When it comes to dizzying collections of words, Ryu Murakami has long been the writer most likely to make me wretch with glee. He's a Level 3 sensory offender, twiddling away at a reader's gag reflex just because he can. There is a scene in his novel "In The Miso Soup," (my favorite) that is so engraved in my brain that it has almost become a permanent ear worm. The depravity and desperation of "Almost Transparent Blue" have stuck with me for more than a decade. His novel "Coin Locker Babies" opens with such a shocking sentence that it's a wonder anyone makes it to Page 2 -- unfortunately.

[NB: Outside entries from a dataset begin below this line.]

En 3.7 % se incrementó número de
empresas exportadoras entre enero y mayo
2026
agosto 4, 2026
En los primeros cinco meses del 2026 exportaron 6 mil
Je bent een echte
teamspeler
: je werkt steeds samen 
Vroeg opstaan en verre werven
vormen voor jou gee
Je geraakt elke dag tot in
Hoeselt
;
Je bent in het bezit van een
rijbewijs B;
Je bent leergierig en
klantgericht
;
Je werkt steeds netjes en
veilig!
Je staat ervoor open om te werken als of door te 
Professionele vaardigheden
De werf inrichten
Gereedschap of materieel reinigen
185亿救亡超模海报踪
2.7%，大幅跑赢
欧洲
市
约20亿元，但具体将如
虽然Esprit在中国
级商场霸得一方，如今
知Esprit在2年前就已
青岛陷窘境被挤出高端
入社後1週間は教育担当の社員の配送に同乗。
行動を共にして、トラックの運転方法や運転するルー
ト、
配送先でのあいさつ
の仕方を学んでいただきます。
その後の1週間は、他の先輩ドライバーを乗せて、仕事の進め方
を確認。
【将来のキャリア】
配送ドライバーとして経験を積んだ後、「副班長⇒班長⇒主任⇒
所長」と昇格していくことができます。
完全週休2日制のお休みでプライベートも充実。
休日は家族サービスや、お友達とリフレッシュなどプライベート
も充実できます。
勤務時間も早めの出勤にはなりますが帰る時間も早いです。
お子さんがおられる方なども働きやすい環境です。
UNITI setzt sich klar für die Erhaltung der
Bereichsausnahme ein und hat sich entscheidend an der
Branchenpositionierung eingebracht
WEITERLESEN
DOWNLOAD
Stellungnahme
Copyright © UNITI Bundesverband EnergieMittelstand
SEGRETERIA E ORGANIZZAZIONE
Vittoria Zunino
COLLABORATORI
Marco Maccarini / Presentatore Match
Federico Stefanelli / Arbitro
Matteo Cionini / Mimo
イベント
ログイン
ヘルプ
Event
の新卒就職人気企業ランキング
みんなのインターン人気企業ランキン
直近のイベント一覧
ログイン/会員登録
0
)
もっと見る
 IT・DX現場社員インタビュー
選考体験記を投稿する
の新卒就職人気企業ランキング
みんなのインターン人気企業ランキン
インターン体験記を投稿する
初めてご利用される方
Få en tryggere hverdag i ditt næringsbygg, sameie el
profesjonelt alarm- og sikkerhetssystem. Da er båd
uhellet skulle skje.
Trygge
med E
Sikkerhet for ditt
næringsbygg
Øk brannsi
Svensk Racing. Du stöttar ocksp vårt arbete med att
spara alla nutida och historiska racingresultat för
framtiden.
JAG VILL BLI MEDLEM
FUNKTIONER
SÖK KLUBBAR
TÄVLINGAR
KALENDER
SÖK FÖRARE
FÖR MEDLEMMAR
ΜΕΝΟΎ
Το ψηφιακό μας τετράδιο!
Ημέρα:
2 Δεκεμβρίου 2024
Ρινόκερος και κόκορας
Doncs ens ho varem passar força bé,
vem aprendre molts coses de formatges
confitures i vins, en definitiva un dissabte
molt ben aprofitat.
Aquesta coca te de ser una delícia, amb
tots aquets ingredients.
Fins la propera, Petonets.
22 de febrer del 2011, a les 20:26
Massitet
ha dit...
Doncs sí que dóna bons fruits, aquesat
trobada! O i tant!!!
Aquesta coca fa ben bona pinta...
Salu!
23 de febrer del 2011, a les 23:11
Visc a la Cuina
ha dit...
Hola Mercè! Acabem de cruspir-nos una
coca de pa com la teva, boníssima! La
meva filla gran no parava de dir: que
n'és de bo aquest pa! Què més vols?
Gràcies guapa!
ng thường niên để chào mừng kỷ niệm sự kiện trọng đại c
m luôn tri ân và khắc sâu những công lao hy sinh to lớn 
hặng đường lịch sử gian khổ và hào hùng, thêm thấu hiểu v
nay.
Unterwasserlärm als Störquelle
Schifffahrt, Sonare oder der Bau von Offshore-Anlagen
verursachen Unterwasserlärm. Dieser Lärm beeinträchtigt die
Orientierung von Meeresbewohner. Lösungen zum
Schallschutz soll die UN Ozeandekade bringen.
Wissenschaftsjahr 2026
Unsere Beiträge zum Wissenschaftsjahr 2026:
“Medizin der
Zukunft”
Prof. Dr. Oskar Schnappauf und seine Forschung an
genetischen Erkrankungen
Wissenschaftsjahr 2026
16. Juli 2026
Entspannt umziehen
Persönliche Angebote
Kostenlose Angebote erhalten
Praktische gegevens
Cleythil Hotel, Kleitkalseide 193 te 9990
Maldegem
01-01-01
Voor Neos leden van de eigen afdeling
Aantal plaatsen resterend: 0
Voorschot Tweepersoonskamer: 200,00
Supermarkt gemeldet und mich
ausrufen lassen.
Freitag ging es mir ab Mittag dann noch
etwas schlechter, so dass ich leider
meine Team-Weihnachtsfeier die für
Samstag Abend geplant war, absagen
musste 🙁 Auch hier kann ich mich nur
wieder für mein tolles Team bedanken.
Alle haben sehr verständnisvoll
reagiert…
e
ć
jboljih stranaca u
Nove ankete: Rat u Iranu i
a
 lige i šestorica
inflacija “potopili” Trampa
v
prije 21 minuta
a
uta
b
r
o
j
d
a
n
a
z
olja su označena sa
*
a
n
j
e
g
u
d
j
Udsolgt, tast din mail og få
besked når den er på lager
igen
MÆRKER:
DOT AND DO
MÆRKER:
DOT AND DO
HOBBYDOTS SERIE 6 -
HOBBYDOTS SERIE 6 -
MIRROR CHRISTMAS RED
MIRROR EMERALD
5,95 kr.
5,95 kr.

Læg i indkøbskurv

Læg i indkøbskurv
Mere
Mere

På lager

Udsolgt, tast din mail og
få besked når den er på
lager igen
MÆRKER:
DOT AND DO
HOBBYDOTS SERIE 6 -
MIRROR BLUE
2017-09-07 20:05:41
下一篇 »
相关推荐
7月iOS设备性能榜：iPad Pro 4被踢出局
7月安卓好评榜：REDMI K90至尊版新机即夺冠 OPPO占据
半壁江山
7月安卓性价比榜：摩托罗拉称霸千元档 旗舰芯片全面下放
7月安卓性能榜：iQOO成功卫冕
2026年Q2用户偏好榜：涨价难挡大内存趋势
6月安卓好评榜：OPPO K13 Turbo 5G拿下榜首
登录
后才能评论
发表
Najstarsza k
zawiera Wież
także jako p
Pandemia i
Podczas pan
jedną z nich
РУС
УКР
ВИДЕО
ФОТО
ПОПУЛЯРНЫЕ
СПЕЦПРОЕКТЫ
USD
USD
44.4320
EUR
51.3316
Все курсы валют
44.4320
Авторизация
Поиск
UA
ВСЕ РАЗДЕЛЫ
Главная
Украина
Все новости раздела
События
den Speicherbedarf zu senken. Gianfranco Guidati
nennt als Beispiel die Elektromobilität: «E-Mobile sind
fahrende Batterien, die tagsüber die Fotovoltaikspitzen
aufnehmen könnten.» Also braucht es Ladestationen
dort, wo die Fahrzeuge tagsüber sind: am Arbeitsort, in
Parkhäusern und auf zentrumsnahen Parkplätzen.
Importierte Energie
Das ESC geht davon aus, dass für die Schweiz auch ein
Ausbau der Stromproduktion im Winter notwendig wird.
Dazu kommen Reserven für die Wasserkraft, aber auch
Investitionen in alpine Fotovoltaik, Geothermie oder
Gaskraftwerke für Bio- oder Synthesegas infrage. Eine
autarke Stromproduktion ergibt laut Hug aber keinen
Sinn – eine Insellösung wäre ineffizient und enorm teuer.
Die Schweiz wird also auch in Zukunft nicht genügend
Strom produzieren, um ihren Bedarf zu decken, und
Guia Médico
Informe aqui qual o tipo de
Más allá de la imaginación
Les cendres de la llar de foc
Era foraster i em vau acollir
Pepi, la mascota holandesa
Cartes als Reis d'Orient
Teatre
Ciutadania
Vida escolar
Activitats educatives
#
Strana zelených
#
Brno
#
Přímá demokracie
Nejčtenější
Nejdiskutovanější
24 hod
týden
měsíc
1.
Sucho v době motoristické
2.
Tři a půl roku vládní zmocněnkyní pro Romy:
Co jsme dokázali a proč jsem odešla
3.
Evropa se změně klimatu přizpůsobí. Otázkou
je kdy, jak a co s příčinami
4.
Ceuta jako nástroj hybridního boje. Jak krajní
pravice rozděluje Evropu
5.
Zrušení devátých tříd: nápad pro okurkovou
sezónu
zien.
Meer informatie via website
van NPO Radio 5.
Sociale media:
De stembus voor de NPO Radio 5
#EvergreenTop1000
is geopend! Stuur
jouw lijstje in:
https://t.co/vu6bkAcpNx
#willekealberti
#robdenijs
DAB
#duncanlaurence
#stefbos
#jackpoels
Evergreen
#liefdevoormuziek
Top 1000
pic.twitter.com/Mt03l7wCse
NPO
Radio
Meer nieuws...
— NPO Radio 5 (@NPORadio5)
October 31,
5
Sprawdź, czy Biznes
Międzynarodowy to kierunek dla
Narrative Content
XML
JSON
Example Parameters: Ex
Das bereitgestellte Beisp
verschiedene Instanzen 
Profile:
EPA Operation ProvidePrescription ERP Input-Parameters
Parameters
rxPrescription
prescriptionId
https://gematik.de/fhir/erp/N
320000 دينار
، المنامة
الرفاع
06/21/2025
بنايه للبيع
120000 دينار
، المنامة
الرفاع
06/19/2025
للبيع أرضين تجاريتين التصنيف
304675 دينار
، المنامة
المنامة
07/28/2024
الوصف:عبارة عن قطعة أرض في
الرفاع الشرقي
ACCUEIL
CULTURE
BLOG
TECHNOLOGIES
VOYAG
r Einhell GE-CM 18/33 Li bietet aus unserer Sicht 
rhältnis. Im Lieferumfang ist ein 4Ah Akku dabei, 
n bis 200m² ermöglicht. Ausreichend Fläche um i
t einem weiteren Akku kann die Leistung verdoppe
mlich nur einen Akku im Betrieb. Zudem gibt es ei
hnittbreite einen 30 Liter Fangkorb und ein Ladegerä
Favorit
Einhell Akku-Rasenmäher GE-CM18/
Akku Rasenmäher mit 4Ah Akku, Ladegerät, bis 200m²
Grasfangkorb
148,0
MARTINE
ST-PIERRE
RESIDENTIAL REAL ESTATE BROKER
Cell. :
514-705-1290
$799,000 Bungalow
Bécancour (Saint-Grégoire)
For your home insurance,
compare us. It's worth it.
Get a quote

But with "69," his roman a clef about a posse of restless, political, literary, music-loving teens noodling away at Simon & Garfunkle's greatest hits on a guitar and talkin' about a revolution, Murakami takes his best tool and hides it in a garage for the duration of the novel.
This is to say, I didn't almost barf once.
Kensuke Yazaki is a trouble-maker, the only son of school teachers, a Pisces, an egomaniac. A romantic reading Rimbaud. He's inspired by the political movements around him, and sets out to create his own. Shake things up at his school, which he sees a mindless farm that churns out person after identical person. He borrows blue prints from pre-existing movements and organizes a faction of students to help him make statements: On one occasion they set up a barricade at the school, paint naughty graffiti all over the walls, coax a timid hanger-on to release an epic dump on the principal's desk. This is part of a greater project: The Morning Erection Festival, during which he will show an original film starring some of the local high school hotties.
Much of this is to get the attention of a girl in his class, whom he refers to as "Lady Jane." And, readers, she falls for it.
This book is to cute, what "In the Miso Soup" is to chilling. (Some people like to attach a "Catcher in the Rye"-like quantifier to it which is a bit of a stretch). In its best moments, Kensuke is 100 percent false bravado, quaking at the puckered lips in front of him. The last 10 pages are pretty adorable, surprisingly.